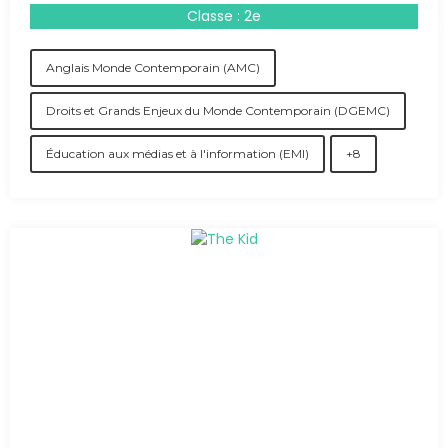
Classe : 2e
Anglais Monde Contemporain (AMC)
Droits et Grands Enjeux du Monde Contemporain (DGEMC)
Éducation aux médias et à l'information (EMI)
+8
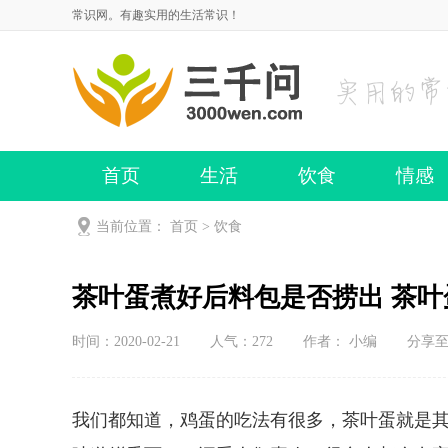
常识网。有趣实用的生活常识！
首页
生活
饮食
情感
当前位置：
首页
>
饮食
茶叶蛋煮好后料包是否捞出 茶
时间：2020-02-21
人气：
272
作者： 小编
分享
我们都知道，鸡蛋的吃法有很多，茶叶蛋就是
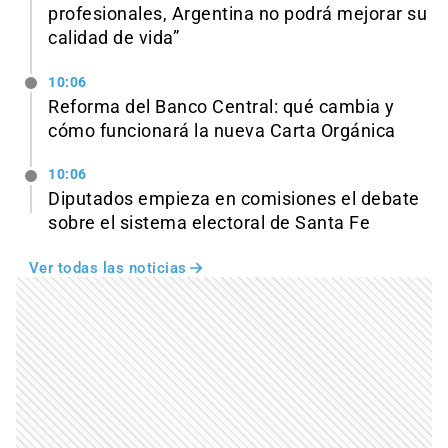
profesionales, Argentina no podrá mejorar su
calidad de vida”
10:06
Reforma del Banco Central: qué cambia y
cómo funcionará la nueva Carta Orgánica
10:06
Diputados empieza en comisiones el debate
sobre el sistema electoral de Santa Fe
Ver todas las noticias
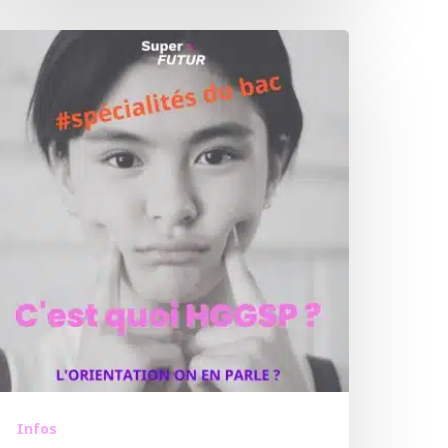
Infos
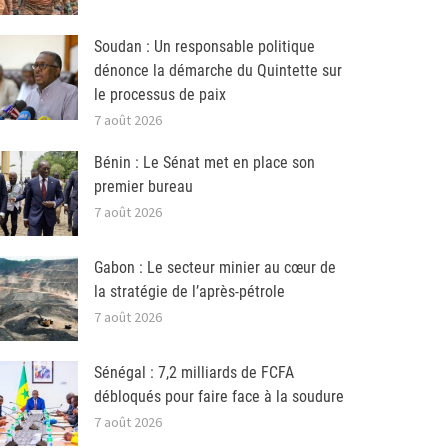
Soudan : Un responsable politique
dénonce la démarche du Quintette sur
le processus de paix
7 août 2026
Bénin : Le Sénat met en place son
premier bureau
7 août 2026
Gabon : Le secteur minier au cœur de
la stratégie de l’après-pétrole
7 août 2026
Sénégal : 7,2 milliards de FCFA
débloqués pour faire face à la soudure
7 août 2026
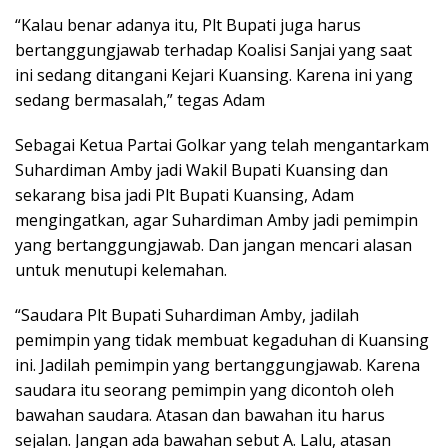
“Kalau benar adanya itu, Plt Bupati juga harus
bertanggungjawab terhadap Koalisi Sanjai yang saat
ini sedang ditangani Kejari Kuansing. Karena ini yang
sedang bermasalah,” tegas Adam
Sebagai Ketua Partai Golkar yang telah mengantarkam
Suhardiman Amby jadi Wakil Bupati Kuansing dan
sekarang bisa jadi Plt Bupati Kuansing, Adam
mengingatkan, agar Suhardiman Amby jadi pemimpin
yang bertanggungjawab. Dan jangan mencari alasan
untuk menutupi kelemahan.
“Saudara Plt Bupati Suhardiman Amby, jadilah
pemimpin yang tidak membuat kegaduhan di Kuansing
ini. Jadilah pemimpin yang bertanggungjawab. Karena
saudara itu seorang pemimpin yang dicontoh oleh
bawahan saudara. Atasan dan bawahan itu harus
sejalan. Jangan ada bawahan sebut A. Lalu, atasan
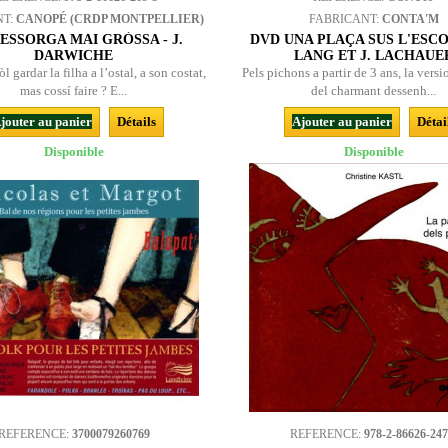
NT:
CANOPÉ (CRDP MONTPELLIER)
FABRICANT:
CONTA'M
ESSORGA MAI GRÒSSA - J.
DVD UNA PLAÇA SUS L'ESCO
DARWICHE
LANG ET J. LACHAUE
òl gardar la filha a l’ostal, a son costat,
Pels pichons a partir de 3 ans, la vers
mas cossí faire ? E...
del charmant dessenh...
jouter au panier
Détails
Ajouter au panier
Détai
Disponible
Disponible
REFERENCE:
3700079260769
REFERENCE:
978-2-86626-247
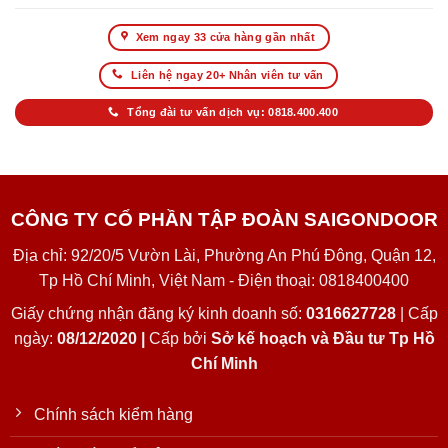
Xem ngay 33 cửa hàng gần nhất
Liên hệ ngay 20+ Nhân viên tư vấn
Tổng đài tư vấn dịch vụ: 0818.400.400
CÔNG TY CỔ PHẦN TẬP ĐOÀN SAIGONDOOR
Địa chỉ: 92/20/5 Vườn Lài, Phường An Phú Đông, Quận 12,
Tp Hồ Chí Minh, Việt Nam - Điện thoại: 0818400400
Giấy chứng nhận đăng ký kinh doanh số:
0316627728
| Cấp
ngày:
08/12/2020 |
Cấp bởi
Sở kế hoạch và Đầu tư Tp Hồ
Chí Minh
Chính sách kiểm hàng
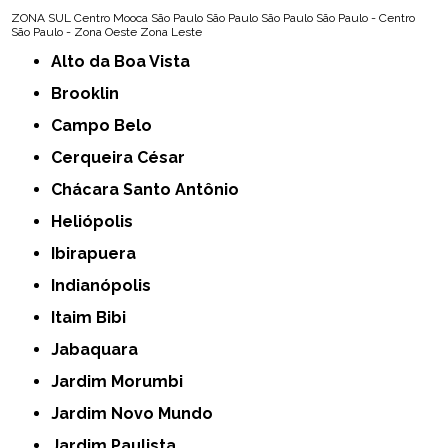
ZONA SUL
Centro
Mooca
São Paulo
São Paulo
São Paulo
São Paulo - Centro
São Paulo - Zona Oeste
Zona Leste
Alto da Boa Vista
Brooklin
Campo Belo
Cerqueira César
Chácara Santo Antônio
Heliópolis
Ibirapuera
Indianópolis
Itaim Bibi
Jabaquara
Jardim Morumbi
Jardim Novo Mundo
Jardim Paulista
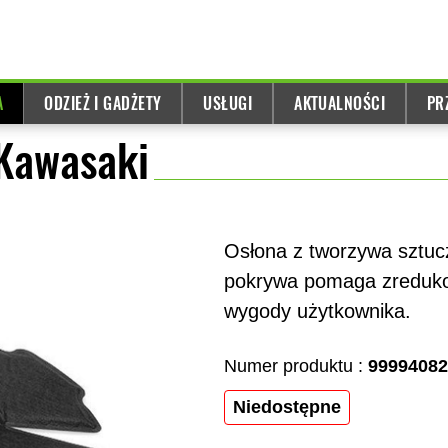
A
ODZIEŻ I GADŻETY
USŁUGI
AKTUALNOŚCI
PR
 Kawasaki
Osłona z tworzywa sztucz
pokrywa pomaga zredukow
wygody użytkownika.
Numer produktu :
99994082
Niedostępne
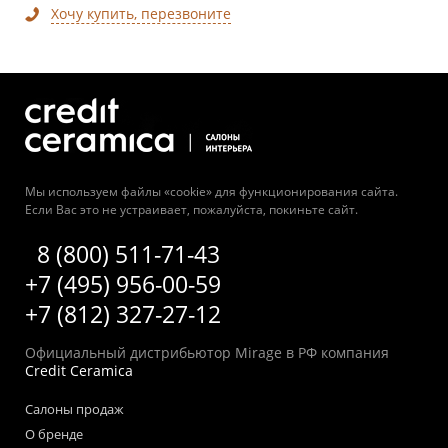
Хочу купить, перезвоните
Мы используем файлы «cookie» для функционирования сайта.
Если Вас это не устраивает, пожалуйста, покиньте сайт.
8 (800) 511-71-43
+7 (495) 956-00-59
+7 (812) 327-27-12
Официальный дистрибьютор Mirage в РФ компания
Credit Ceramica
Салоны продаж
О бренде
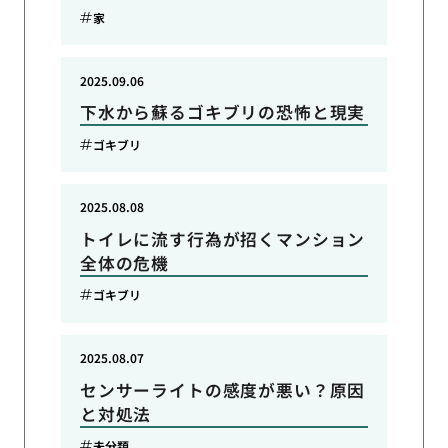
家
2025.09.06
下水から蘇るゴキブリの恐怖と現実
ゴキブリ
2025.08.08
トイレに流す行為が招くマンション
全体の危機
ゴキブリ
2025.08.07
センサーライトの感度が悪い？原因
と対処法
未分類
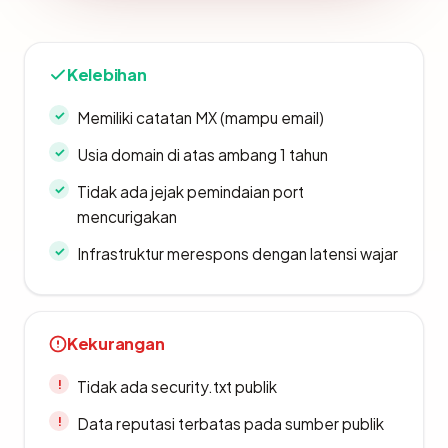
Kelebihan
Memiliki catatan MX (mampu email)
Usia domain di atas ambang 1 tahun
Tidak ada jejak pemindaian port
mencurigakan
Infrastruktur merespons dengan latensi wajar
Kekurangan
Tidak ada security.txt publik
Data reputasi terbatas pada sumber publik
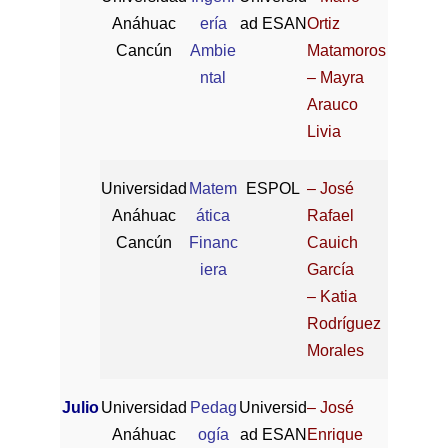
Anáhuac
ería
ad ESAN
Ortiz
Cancún
Ambie
Matamoros
ntal
– Mayra
Arauco
Livia
Universidad
Matem
ESPOL
– José
Anáhuac
ática
Rafael
Cancún
Financ
Cauich
iera
García
– Katia
Rodríguez
Morales
Julio
Universidad
Pedag
Universid
– José
Anáhuac
ogía
ad ESAN
Enrique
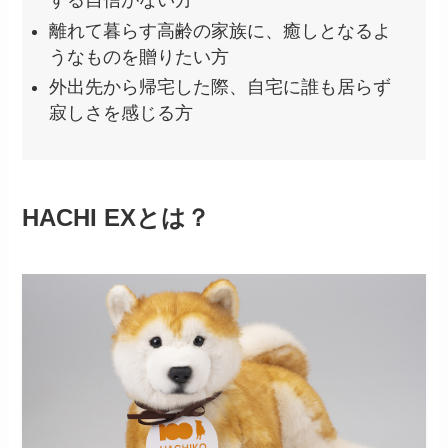
する自信がない方
離れて暮らす高齢の家族に、癒しとなるよ
うなものを贈りたい方
外出先から帰宅した際、自宅に誰も居らず
寂しさを感じる方
HACHI EXとは？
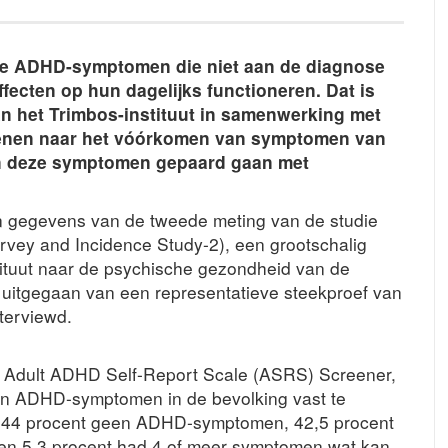
le ADHD-symptomen die niet aan de diagnose
ecten op hun dagelijks functioneren. Dat is
n het Trimbos-instituut in samenwerking met
enen naar het vóórkomen van symptomen van
in deze symptomen gepaard gaan met
n gegevens van de tweede meting van de studie
vey and Incidence Study-2), een grootschalig
tituut naar de psychische gezondheid van de
 uitgegaan van een representatieve steekproef van
terviewd.
dult ADHD Self-Report Scale (ASRS) Screener,
an ADHD-symptomen in de bevolking vast te
e 44 procent geen ADHD-symptomen, 42,5 procent
en 5,3 procent had 4 of meer symptomen wat kan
········
**Exercise brief:**
Using the entries above, transcribe exactly from the line that has "常识网。有趣实用的生活常识！" through the line that has "Gabon : Le secteur minier au cœur de". Pictures are dropped.

**Response below:**
常识网。有趣实用的生活常识！
首页
生活
饮食
情感
当前位置：
首页
>
饮食
茶叶蛋煮好后料包是否捞出 茶
时间：2020-02-21
人气：
272
作者： 小编
分享
我们都知道，鸡蛋的吃法有很多，茶叶蛋就是
profesionales, Argentina no podrá mejorar su
calidad de vida”
10:06
Reforma del Banco Central: qué cambia y
cómo funcionará la nueva Carta Orgánica
10:06
Diputados empieza en comisiones el debate
sobre el sistema electoral de Santa Fe
Ver todas las noticias
Infos
Soudan : Un responsable politique
dénonce la démarche du Quintette sur
le processus de paix
7 août 2026
Bénin : Le Sénat met en place son
premier bureau
7 août 2026
Gabon : Le secteur minier au cœur de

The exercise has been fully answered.